▸ **THINGS TO DO**:
**A.** Decide whether each statement agrees with the editorial on abortion in Ethiopia. For each, answer yes or no and quote the exact words that settle it. (i) The writer's maternity home was founded five years ago. (ii) Ethiopian culture is made up of fewer than 50 ethnic groups. (iii) The editorial says the current American leadership acts without any partners.
**B.** Rewrite the paragraph of the editorial on abortion in Ethiopia that begins "The Ethiopian culture is made up" in shorter form, keeping its main facts.
**C.** Reproduce the editorial on abortion in Ethiopia word for word, from "I just returned" to "five years ago.".

▸ **TEXT EXCERPT**:
#####

Guest Editorial: America Exports Death to Ethiopia

dinah 

I just returned from two weeks in Ethiopia, one of my many trips to that ancient, fascinating country. My time was spent working in the maternity home my husband and I founded five years ago.

The Ethiopian culture is made up of over 80 different ethnic groups and languages. It is diverse both in geography and culture. But there is a common thread ... it is the belief that abortion is wrong. In fact, in nearly all of these groups, abortion is anathema. There is an instinctive understanding that when a woman’s body swells with pregnancy, she has a life inside of her that is not to be cut short. They know this without the visual impact of ultrasound clearly showing a baby sucking his/her thumb, yawning, playing with his/her umbilical cord or sleeping. In their culture, they believe that abortion is a shameful thing.

The current pro-abortion leadership in America gives lip service to multiculturalism. Yet they are forcing abortion on this culture. In partnership with the U.N. and the Bill & Melinda Gates Foundation, they are using money, dangling at the end of a stick like a carrot, to “buy” the Ethiopian government’s acquiescence.

#####

▸ **DATASET CONTENT**:

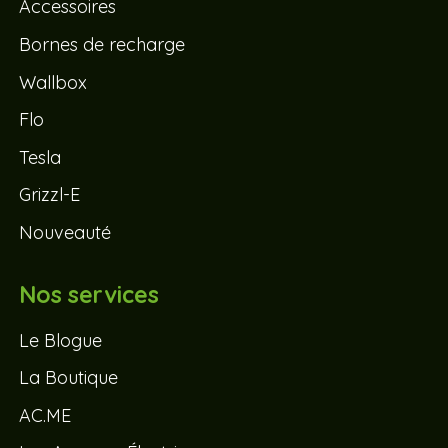
Accessoires
Bornes de recharge
Wallbox
Flo
Tesla
Grizzl-E
Nouveauté
Nos services
Le Blogue
La Boutique
AC.ME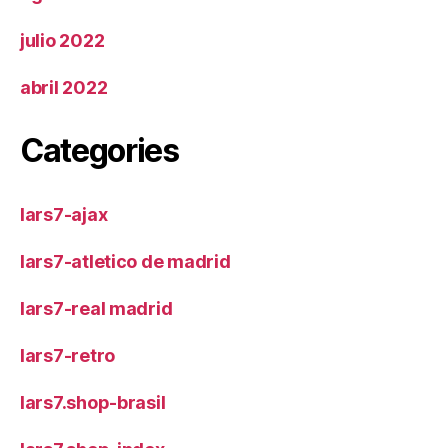
julio 2022
abril 2022
Categories
lars7-ajax
lars7-atletico de madrid
lars7-real madrid
lars7-retro
lars7.shop-brasil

#####

▸ **OUTPUTS BY TASK**:
**A.**
(i) Yes: "the maternity home my husband and I founded five years ago"
(ii) No: "made up of over 80 different ethnic groups and languages"
(iii) No: "In partnership with the U.N. and the Bill & Melinda Gates Foundation"

**B.** Ethiopia has over 80 ethnic groups and languages and is diverse in geography and culture. Nearly all of these groups share the belief that abortion is wrong and shameful. They instinctively understand that a pregnant woman carries a life that must not be cut short, and they need no ultrasound images to know it.

**C.**
I just returned from two weeks in Ethiopia, one of my many trips to that ancient, fascinating country. My time was spent working in the maternity home my husband and I founded five years ago.